Ces observations n’ont pas été le seul fait déclencheur des réflexions sur mes perspectives professionnelles. Mais elles m’ont certainement aidé à prendre du recul, et de remettre en question le rôle de la science dans notre société et comment je pouvais y trouver ma place.

Il me semblait important que le monde scientifique devienne maître d’œuvre de l’image qu’il veut donner de la Recherche. Ceci résume même littéralement mon nouveau métier : ne maitrisant pas suffisamment le verbe, j’ai choisi l’image comme "porte parole" de la science.

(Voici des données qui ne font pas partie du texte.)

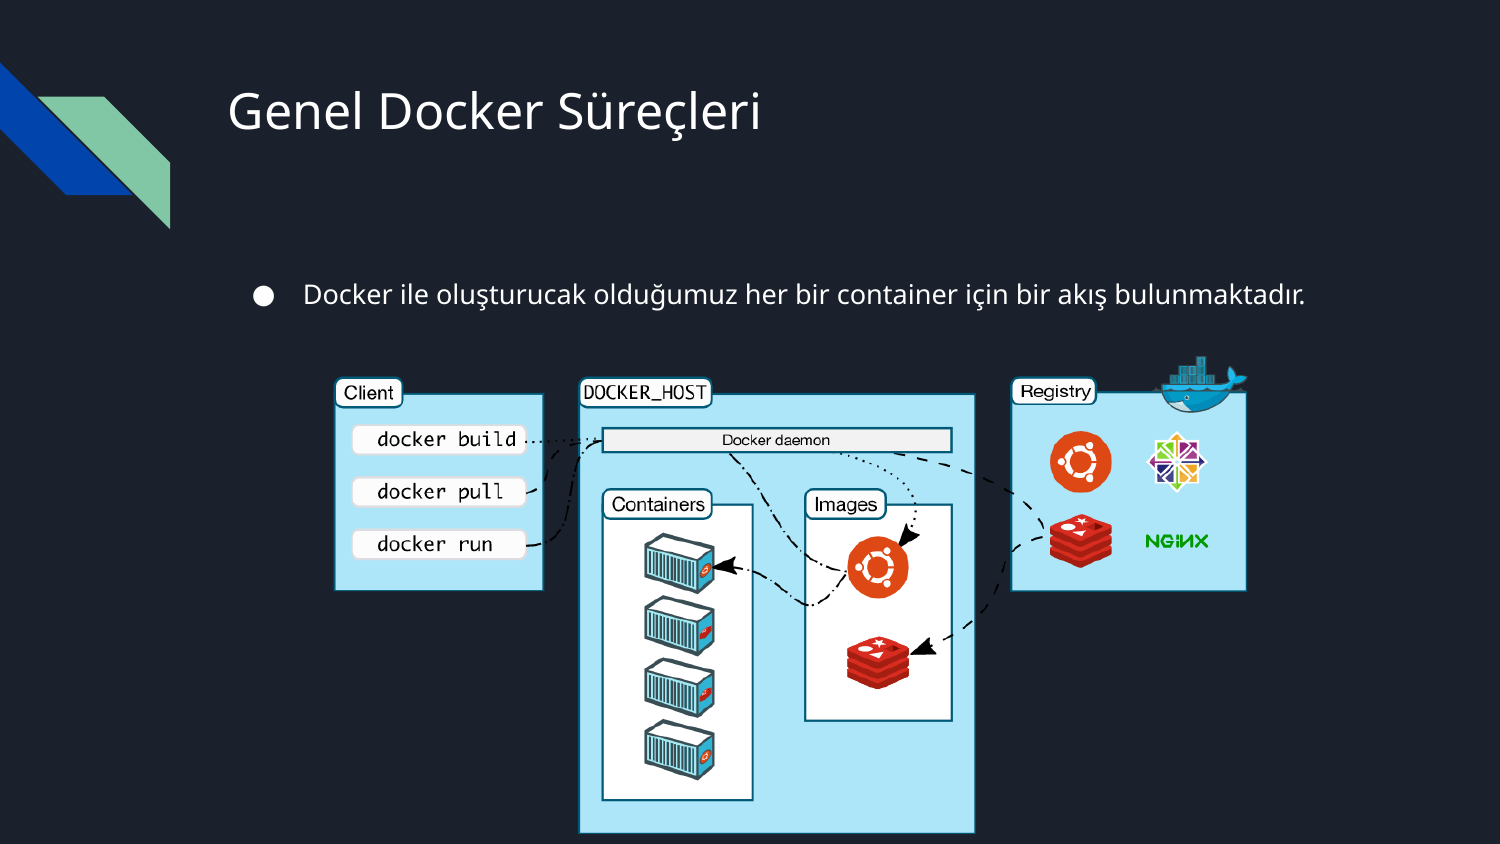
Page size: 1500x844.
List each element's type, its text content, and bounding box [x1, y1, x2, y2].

picture [581, 380, 710, 405]
picture [337, 380, 401, 405]
list Docker ile oluşturucak olduğumuz her bir container için bir akış bulunmaktadır. [212, 257, 1368, 735]
picture [332, 355, 1248, 834]
picture [1013, 379, 1094, 403]
title Genel Docker Süreçleri [212, 64, 1368, 215]
picture [1013, 394, 1245, 590]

A 32 ans, je suis donc retournée à l’école pour apprendre l’art de l’animation.
Ces techniques présentent un excellent support de communication surtout dans le domaine des sciences où il s’agit souvent de comprendre des phénomènes dynamiques ou des thèmes dont la représentation graphique est abstraite.

Entrer dans le milieu de l’animation était une nouvelle révélation. J’y ai découvert un monde fascinant et créatif.

On m’a souvent posé la question si je n’éprouvais pas de regret d’avoir abandonné la recherche. Et je peux répondre à cette question avec un "non" affirmé. Même en phase de transition où il s’est avéré très difficile de retrouver une stabilité professionnelle, je n’ai jamais ressenti le regret de cette décision. J’aimais beaucoup la recherche, mais aujourd’hui j’apprécie encore plus le métier de réalisatrice. Par ailleurs, je n’ai pas le sentiment d’avoir abandonné la Science car elle reste souvent l’actrice principale de mes créations.

Mon travail quotidien consiste à me documenter, à faire la synthèse des informations, imaginer une mise en scène, écrire les scénarios, dessiner, animer, composer l’image, monter le film et le diffuser sur le web.

C’est une activité très variée qui nécessite d’être en relation avec des interlocuteurs de divers horizons (artistique, pédagogique, scientifique, juridique, financier) et elle est donc très enrichissante.

J’essaye de transmettre cette ouverture d’esprit dans mes réalisations en mariant narration, esthétique, rigueur scientifique avec une touche d’humour et de philosophie, espérant réveiller la curiosité de l’audience et plus particulièrement de ceux qui se détournent de la science parce qu’elle leur parait trop compliquée ou sans intérêt. Intéresser le cancre de la classe, attirer son attention, lui faire sentir le plaisir de comprendre – tel est mon objectif.